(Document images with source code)
"""

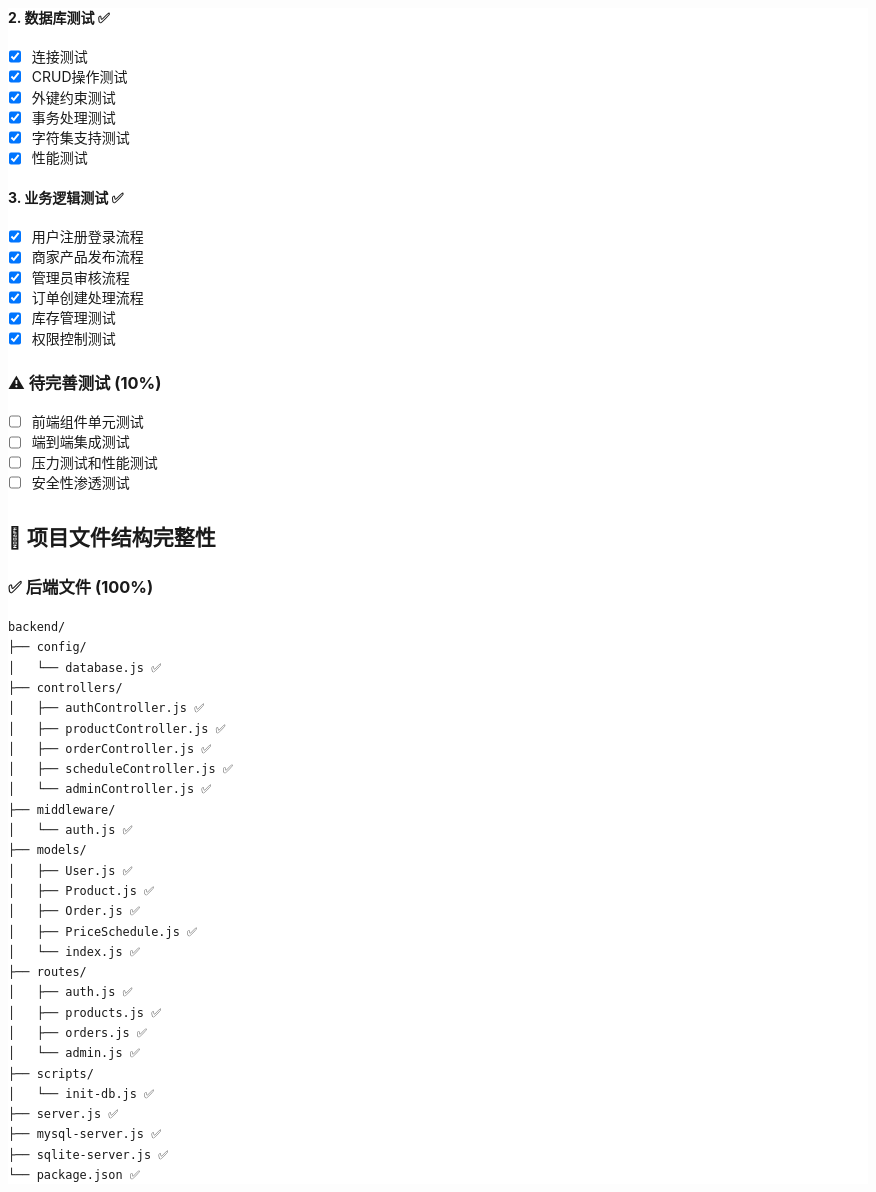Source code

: #### 2. 数据库测试 ✅
- [x] 连接测试
- [x] CRUD操作测试
- [x] 外键约束测试
- [x] 事务处理测试
- [x] 字符集支持测试
- [x] 性能测试

#### 3. 业务逻辑测试 ✅
- [x] 用户注册登录流程
- [x] 商家产品发布流程
- [x] 管理员审核流程
- [x] 订单创建处理流程
- [x] 库存管理测试
- [x] 权限控制测试

### ⚠️ 待完善测试 (10%)
- [ ] 前端组件单元测试
- [ ] 端到端集成测试
- [ ] 压力测试和性能测试
- [ ] 安全性渗透测试

## 📁 项目文件结构完整性

### ✅ 后端文件 (100%)
```
backend/
├── config/
│   └── database.js ✅
├── controllers/
│   ├── authController.js ✅
│   ├── productController.js ✅
│   ├── orderController.js ✅
│   ├── scheduleController.js ✅
│   └── adminController.js ✅
├── middleware/
│   └── auth.js ✅
├── models/
│   ├── User.js ✅
│   ├── Product.js ✅
│   ├── Order.js ✅
│   ├── PriceSchedule.js ✅
│   └── index.js ✅
├── routes/
│   ├── auth.js ✅
│   ├── products.js ✅
│   ├── orders.js ✅
│   └── admin.js ✅
├── scripts/
│   └── init-db.js ✅
├── server.js ✅
├── mysql-server.js ✅
├── sqlite-server.js ✅
└── package.json ✅
```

"""

**TASK TO COMPLETE**: Wherever the word "server" turns up in the records above, copy the line that holds it.

**SOLVED PROBLEM**:
├── server.js ✅
├── mysql-server.js ✅
├── sqlite-server.js ✅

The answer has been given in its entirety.